I mean socially, if people respond to trans women as women, then that's a huge aspect of being a woman. People don't have the capacity to see chromosomes or whether a person has a uterus, they judge people on appearances and a cluster of significations like secondary sex characteristics. If you've medically transitioned as a trans woman (including HRT, surgery), then you'll share these characteristics with other women (including biological characteristics like hormones and sex characteristics like breasts, vulva, softness of skin, body hair growth), and this is what society will see, and will treat you accordingly. You talk about scientific criteria, but these are significant scientific/biological changes. I'm sure you wouldn't go on HRT with hormones of the opposite sex, as this would change things about you in strikingly dysphoric ways for you.

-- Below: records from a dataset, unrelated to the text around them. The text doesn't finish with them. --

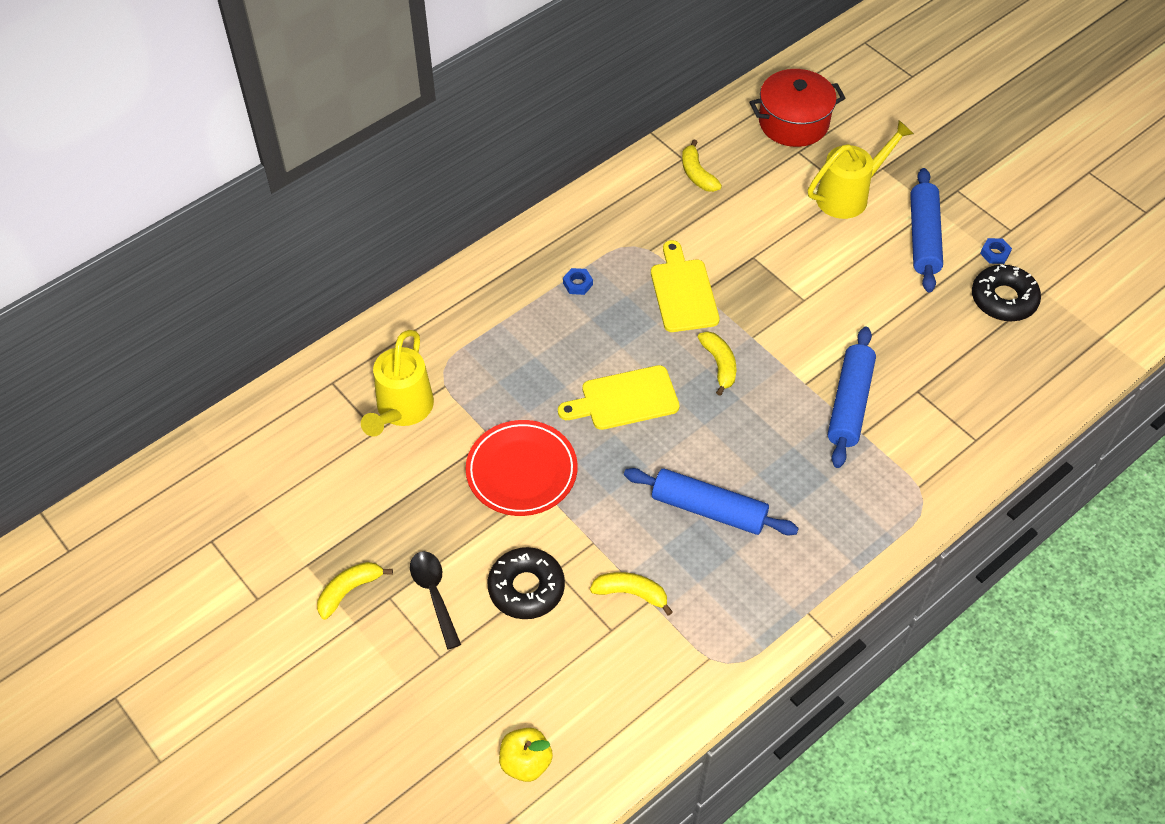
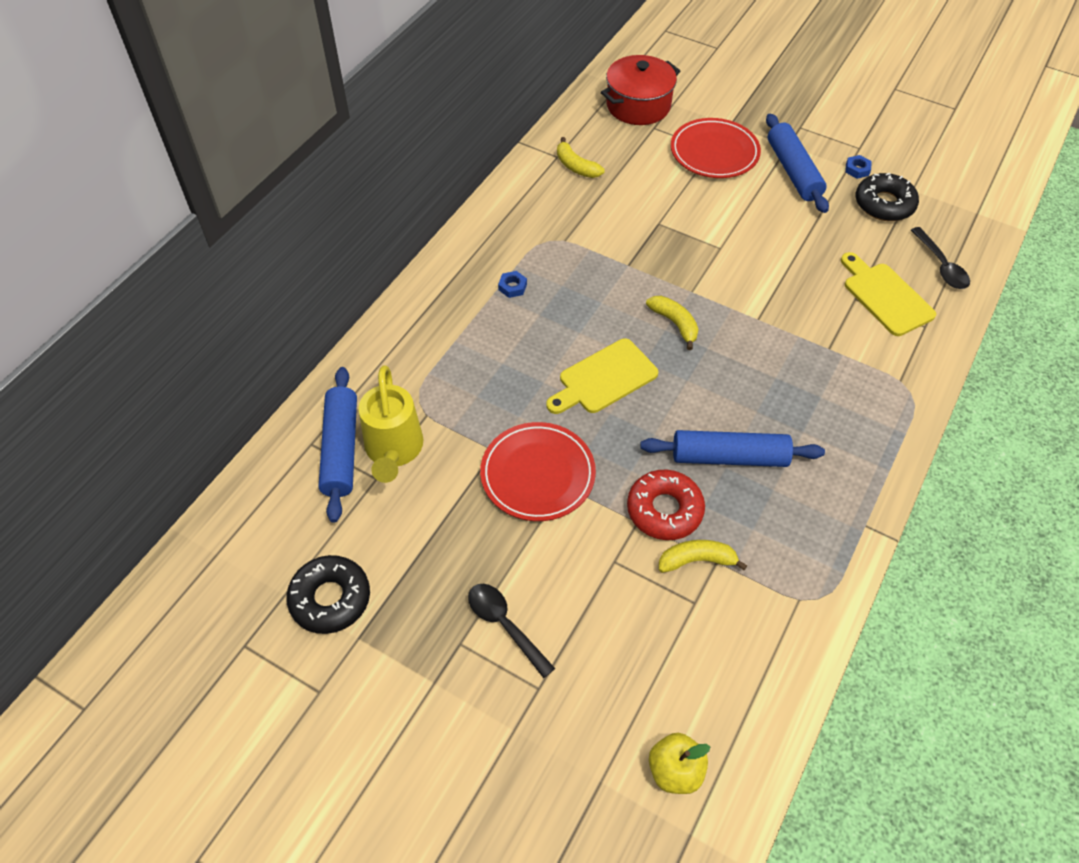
camera: 20 degrees left, 0 degrees up
(349, 591) = (415, 650): yellow banana -> none
(526, 588) = (594, 588): black donut -> black donut (330, 599)
(623, 539) = (664, 510): none -> red donut
(683, 292) = (611, 269): yellow cutting board -> yellow cutting board (885, 296)
(849, 195) = (714, 152): yellow watering can -> red plate
(849, 403) = (804, 325): blue rolling pin -> blue rolling pin (341, 449)
(1029, 382) = (941, 266): none -> black spoon

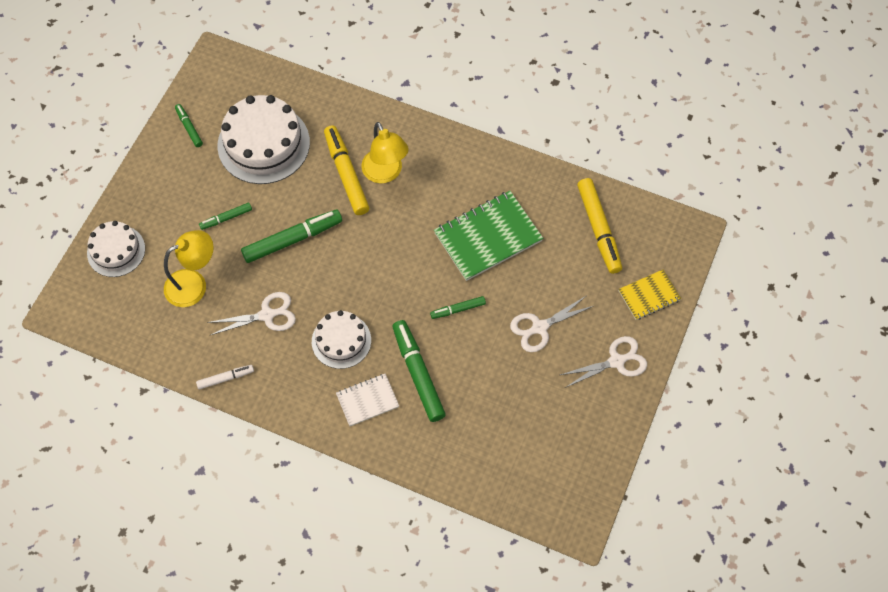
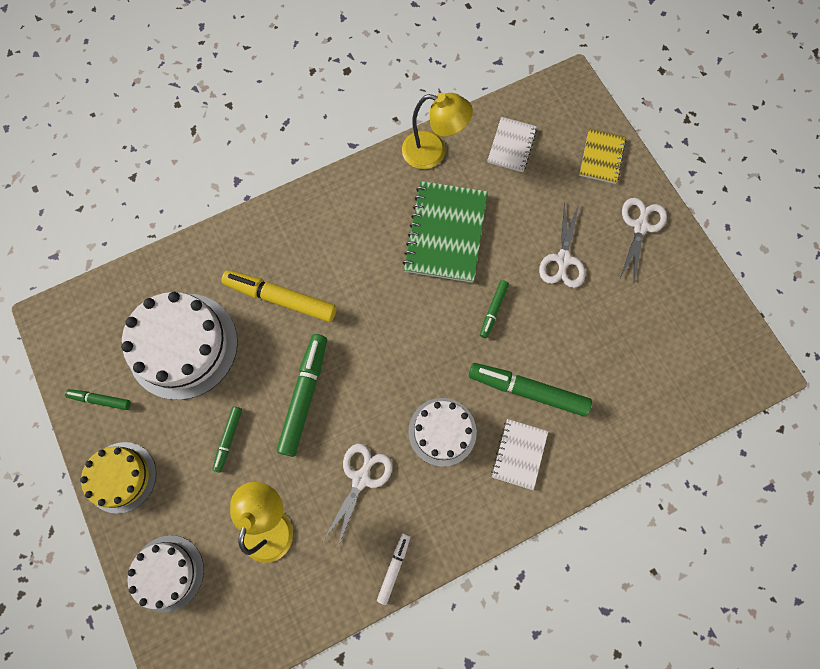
camera: 50 degrees left, 10 degrees up
(152, 178) = (121, 477): none -> yellow cake
(385, 173) = (310, 266): yellow lamp -> yellow lamp (433, 152)
(599, 229) = (511, 145): yellow marker -> white notebook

Some trans women are cis-passing, especially those that transitioned early, and people won't even realise they're speaking to a trans woman. Others who transition later in life may not be cis-passing, and people will tell pretty quickly that you're trans. But 99% of people in my experience treat trans women with courtesy and respect according to the gender they're presenting, and let them live their lives, understanding the upheaval they've gone through, and if they're literally not posing any harm, then to let them be.
If trans women were men, then they wouldn't have transitioned into another type of being/existing. The deep discomfort with being a man forced them into a transition that allows them to live their lives within a society that seems generally able to accommodate that, and which fits that trans person much better than the way they were before. It's not just about clothing (you say 'I'm all for people presenting, dressing as they please' - I agree), it's about bodily changes and social changes, it's a cluster of significant changes that make you become something different to before, socially and biologically.